(EXERCISE BRIEF): Starting at the line with "Accident and Health" and ending at the line with "produced parts. The IRIGF's new emergency", print exactly the lines of the entries below. Pictures do not belong in the copy.

(INFORMATION):
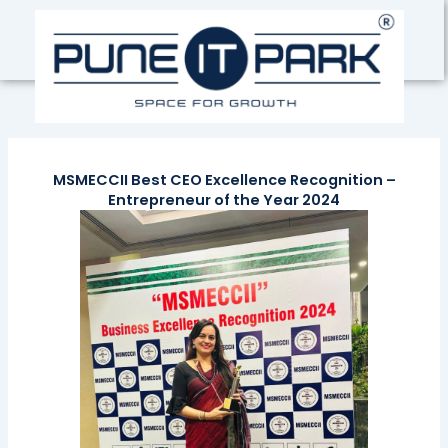
Skip
to
content
MSMECCII Best CEO Excellence Recognition –
Entrepreneur of the Year 2024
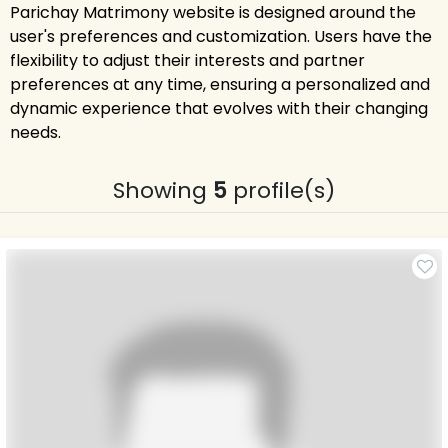
Parichay Matrimony website is designed around the
user's preferences and customization. Users have the
flexibility to adjust their interests and partner
preferences at any time, ensuring a personalized and
dynamic experience that evolves with their changing
needs.
Showing
5
profile(s)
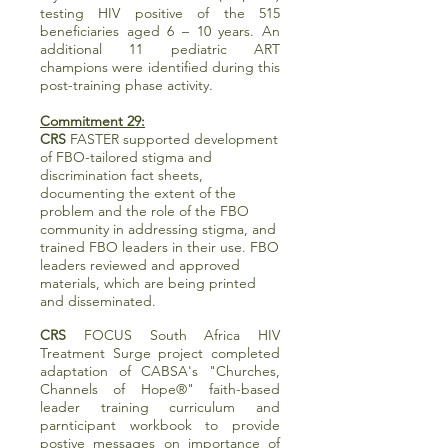
testing HIV positive of the 515
beneficiaries aged 6 – 10 years. An
additional 11 pediatric ART
champions were identified during this
post-training phase activity.
Commitment 29:
CRS
FASTER supported development
of FBO-tailored stigma and
discrimination fact sheets,
documenting the extent of the
problem and the role of the FBO
community in addressing stigma, and
trained FBO leaders in their use. FBO
leaders reviewed and approved
materials, which are being printed
and disseminated.
CRS
FOCUS South Africa HIV
Treatment Surge project completed
adaptation of CABSA's "Churches,
Channels of Hope®" faith-based
leader training curriculum and
parnticipant workbook to provide
postive messages on importance of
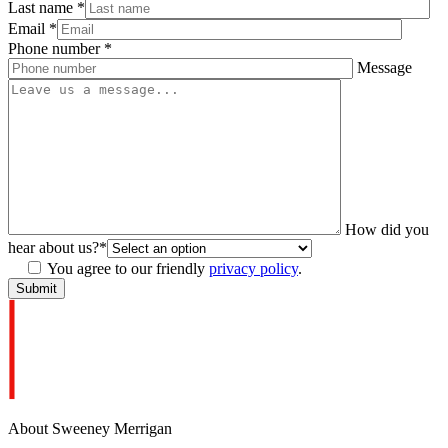
Last name
*
Email
*
Phone number
*
Message
How did you
hear about us?
*
You agree to our friendly
privacy policy
.
About Sweeney Merrigan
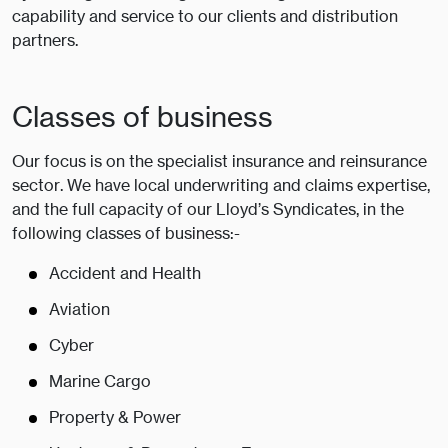
capability and service to our clients and distribution
partners.
Classes of business
Our focus is on the specialist insurance and reinsurance
sector. We have local underwriting and claims expertise,
and the full capacity of our Lloyd’s Syndicates, in the
following classes of business:-
Accident and Health
Aviation
Cyber
Marine Cargo
Property & Power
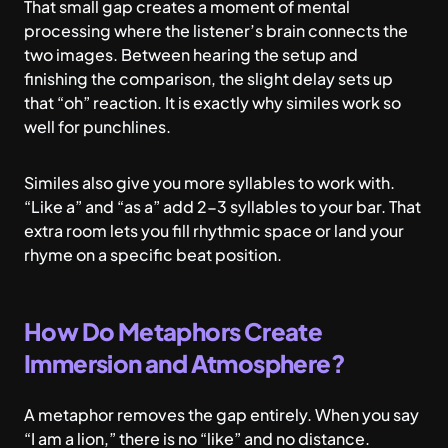
That small gap creates a moment of mental
processing where the listener’s brain connects the
two images. Between hearing the setup and
finishing the comparison, the slight delay sets up
that “oh” reaction. It is exactly why similes work so
well for punchlines.
Similes also give you more syllables to work with.
“Like a” and “as a” add 2-3 syllables to your bar. That
extra room lets you fill rhythmic space or land your
rhyme on a specific beat position.
How Do Metaphors Create
Immersion and Atmosphere?
A metaphor removes the gap entirely. When you say
“I am a lion,” there is no “like” and no distance.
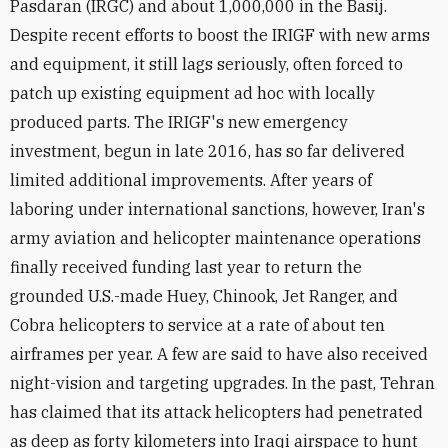
Pasdaran (IRGC) and about 1,000,000 in the Basij.
Despite recent efforts to boost the IRIGF with new arms
and equipment, it still lags seriously, often forced to
patch up existing equipment ad hoc with locally
produced parts. The IRIGF's new emergency
investment, begun in late 2016, has so far delivered
limited additional improvements. After years of
laboring under international sanctions, however, Iran's
army aviation and helicopter maintenance operations
finally received funding last year to return the
grounded U.S.-made Huey, Chinook, Jet Ranger, and
Cobra helicopters to service at a rate of about ten
airframes per year. A few are said to have also received
night-vision and targeting upgrades. In the past, Tehran
has claimed that its attack helicopters had penetrated
as deep as forty kilometers into Iraqi airspace to hunt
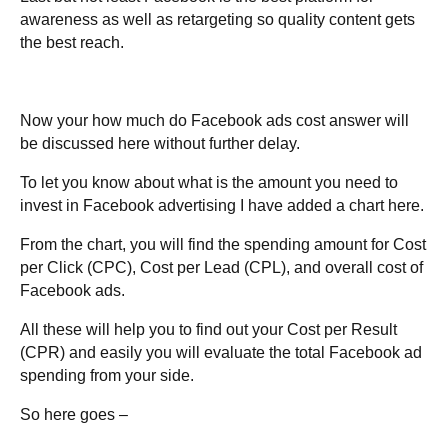
awareness as well as retargeting so quality content gets
the best reach.
Now your how much do Facebook ads cost answer will
be discussed here without further delay.
To let you know about what is the amount you need to
invest in Facebook advertising I have added a chart here.
From the chart, you will find the spending amount for Cost
per Click (CPC), Cost per Lead (CPL), and overall cost of
Facebook ads.
All these will help you to find out your Cost per Result
(CPR) and easily you will evaluate the total Facebook ad
spending from your side.
So here goes –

(THE COMPLETED TASK):
Accident and Health
Aviation
Cyber
Marine Cargo
Property & Power
That small gap creates a moment of mental
processing where the listener’s brain connects the
two images. Between hearing the setup and
finishing the comparison, the slight delay sets up
that “oh” reaction. It is exactly why similes work so
well for punchlines.
Similes also give you more syllables to work with.
“Like a” and “as a” add 2-3 syllables to your bar. That
extra room lets you fill rhythmic space or land your
rhyme on a specific beat position.
How Do Metaphors Create
Immersion and Atmosphere?
A metaphor removes the gap entirely. When you say
“I am a lion,” there is no “like” and no distance.
Pasdaran (IRGC) and about 1,000,000 in the Basij.
Despite recent efforts to boost the IRIGF with new arms
and equipment, it still lags seriously, often forced to
patch up existing equipment ad hoc with locally
produced parts. The IRIGF's new emergency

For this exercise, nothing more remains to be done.